Vertex AI Batch Prediction Job

The Vertex AI Batch Prediction Job job type submits a bulk inference Batch Prediction Job to Google Vertex AI via POST projects/{project}/locations/{location}/batchPredictionJobs. The template job is identified by its resource name — Polysync stores projects/{project}/locations/{location}/batchPredictionJobs/{jobId} in the Job's External Id.

This job type is supported on the Google Vertex AI platform.

Required job fields

  • External Id — the template Batch Prediction Job resource name.
  • Job TypeVertex AI Batch Prediction Job (set automatically on import).
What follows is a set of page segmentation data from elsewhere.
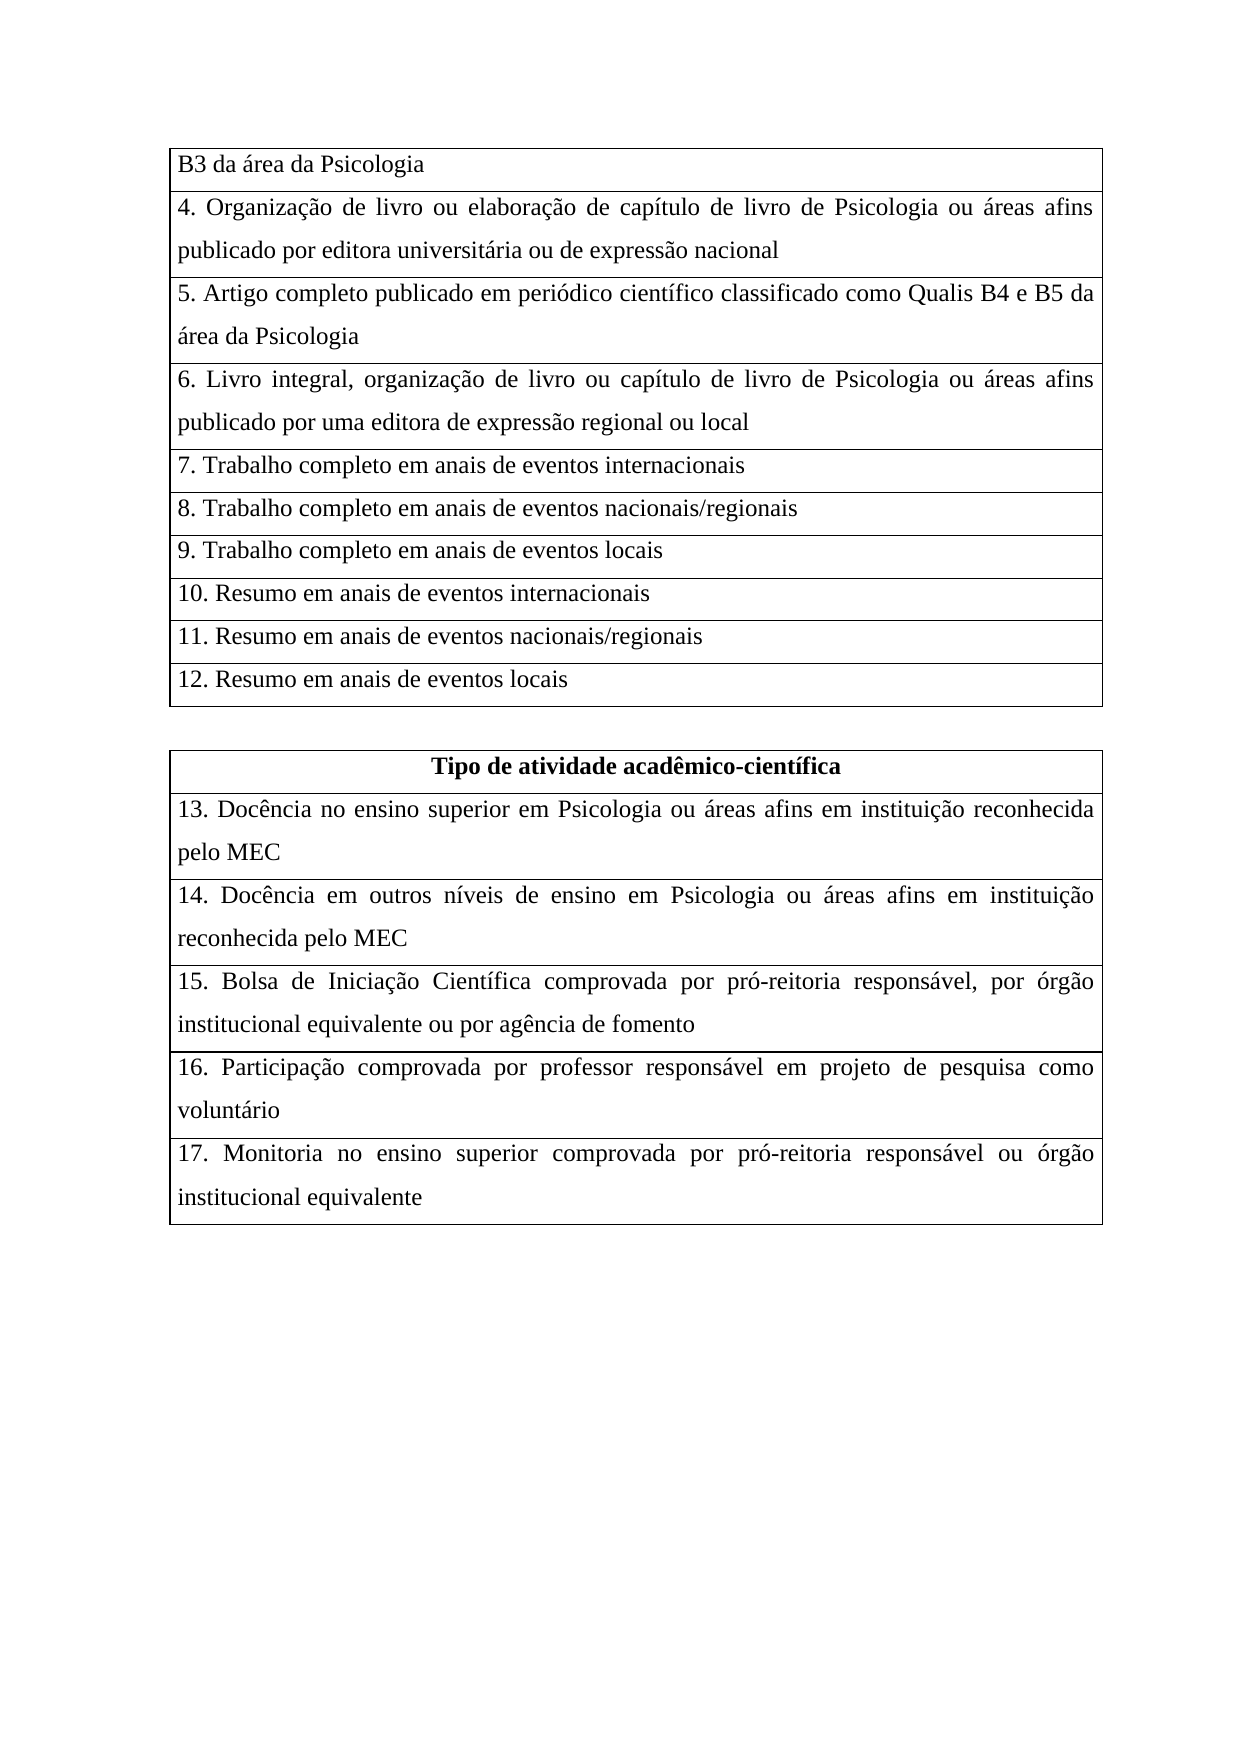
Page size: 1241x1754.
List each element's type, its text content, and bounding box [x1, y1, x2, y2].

table_cell 13. Docência no ensino superior em Psicologia ou áreas afins em instituição reconhecida pelo MEC [171, 794, 1102, 879]
table_header Tipo de atividade acadêmico-científica [171, 751, 1102, 793]
table_cell 15. Bolsa de Iniciação Científica comprovada por pró-reitoria responsável, por órgão institucional equivalente ou por agência de fomento [171, 966, 1102, 1051]
table_cell 11. Resumo em anais de eventos nacionais/regionais [171, 621, 1102, 663]
table_cell 4. Organização de livro ou elaboração de capítulo de livro de Psicologia ou áreas afins publicado por editora universitária ou de expressão nacional [171, 192, 1102, 277]
table_cell 8. Trabalho completo em anais de eventos nacionais/regionais [171, 493, 1102, 534]
table_cell 5. Artigo completo publicado em periódico científico classificado como Qualis B4 e B5 da área da Psicologia [171, 278, 1102, 363]
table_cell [171, 149, 1102, 191]
table_cell 14. Docência em outros níveis de ensino em Psicologia ou áreas afins em instituição reconhecida pelo MEC [171, 880, 1102, 965]
table_cell 7. Trabalho completo em anais de eventos internacionais [171, 450, 1102, 492]
table_cell 9. Trabalho completo em anais de eventos locais [171, 536, 1102, 577]
table_cell 12. Resumo em anais de eventos locais [171, 664, 1102, 706]
table_cell 17. Monitoria no ensino superior comprovada por pró-reitoria responsável ou órgão institucional equivalente [171, 1139, 1102, 1223]
table_cell 16. Participação comprovada por professor responsável em projeto de pesquisa como voluntário [171, 1053, 1102, 1137]
table_cell 6. Livro integral, organização de livro ou capítulo de livro de Psicologia ou áreas afins publicado por uma editora de expressão regional ou local [171, 364, 1102, 449]
table_cell 10. Resumo em anais de eventos internacionais [171, 579, 1102, 620]
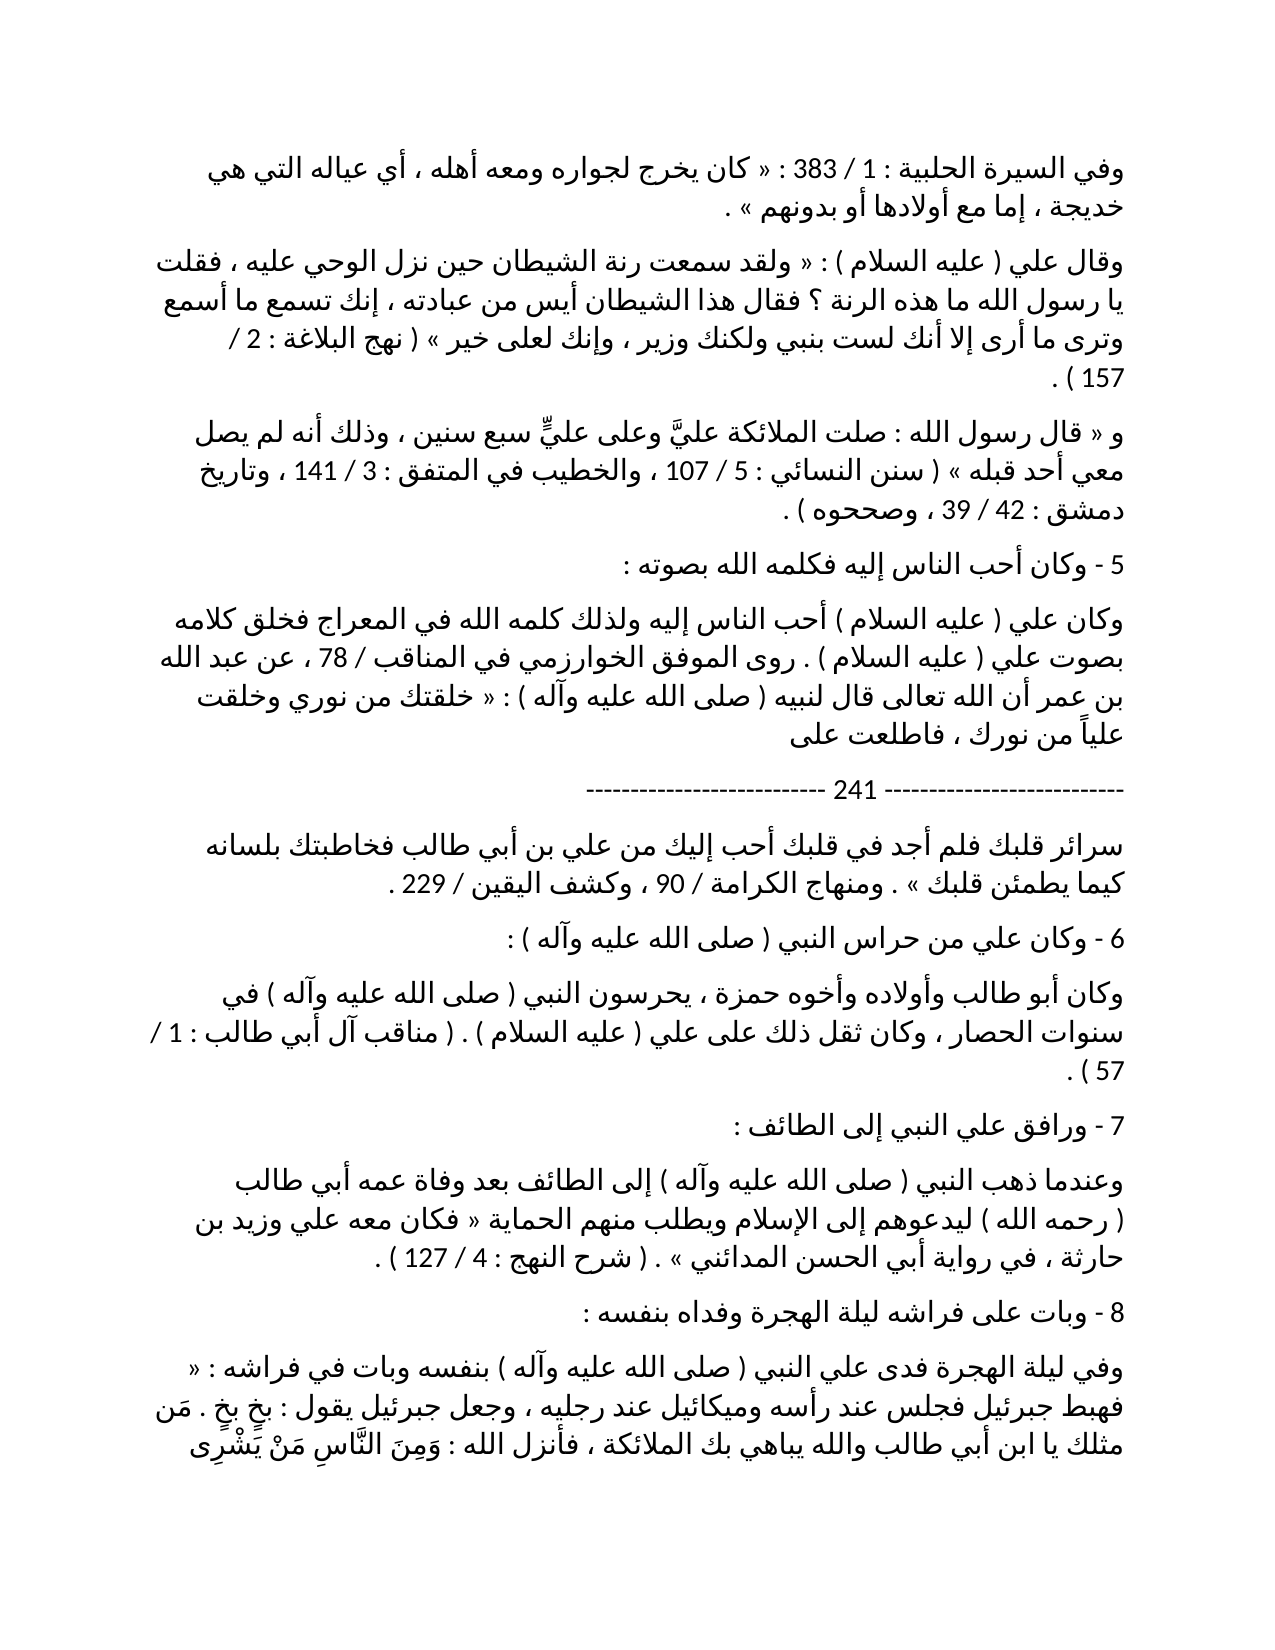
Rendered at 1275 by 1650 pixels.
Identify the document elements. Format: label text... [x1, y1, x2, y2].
Captured as job attributes from the template (immutable per run):

  • Model — the registered model's resource name (projects/{p}/locations/{l}/models/{id}).
  • Input Config — the input data source.
  • Output Config — the output destination.

Job discovery

GET projects/{project}/locations/{location}/batchPredictionJobs?pageSize=100

(paginated). inputConfig, outputConfig, and model are captured as job attributes.

Parameter handling

Only the modelParameters field is run-time variable. Polysync sends Input + Input&Output values there:

{
  "displayName": "<polysync-name>_<timestamp>",
  "model": "<Model attribute>",
  "inputConfig":  "<Input Config attribute>",
  "outputConfig": "<Output Config attribute>",
  "modelParameters": {
    "<param-1>": <typed-value>,
    "<param-2>": <typed-value>
  }
}
Direction Sent in modelParameters Updated from response
Input
Output (not supported)
Input&Output (not supported)

Output parameters are not supported. Predictions land in outputConfig (GCS / BigQuery).

Execution flow

  1. Polysync POSTs the body above; the resource name becomes the Polysync RunId.
  2. Status is polled via GET projects/{project}/locations/{location}/batchPredictionJobs/{jobId} with the same status mapping as Vertex AI Custom Job.
  3. Cancel is supported via POST {resourceName}:cancel.

Monitor URL

https://console.cloud.google.com/vertex-ai/locations/{location}
  /batch-predictions/{jobId}?project={projectId}

Best practices

  • Maintain one template Batch Prediction Job per (model, input shape) combination — inputConfig / outputConfig are cloned per run.
  • Use modelParameters only for inference hyperparameters the model actually accepts; unknown keys are silently ignored.

Troubleshooting

  • Job fails immediately with INVALID_ARGUMENTinputConfig points to a path the runtime identity can't read. Grant the Vertex AI service agent / your impersonated SA Storage Object Viewer on the bucket.
  • Empty predictions — your input format does not match what the model expects; check the model's Predict Schemata.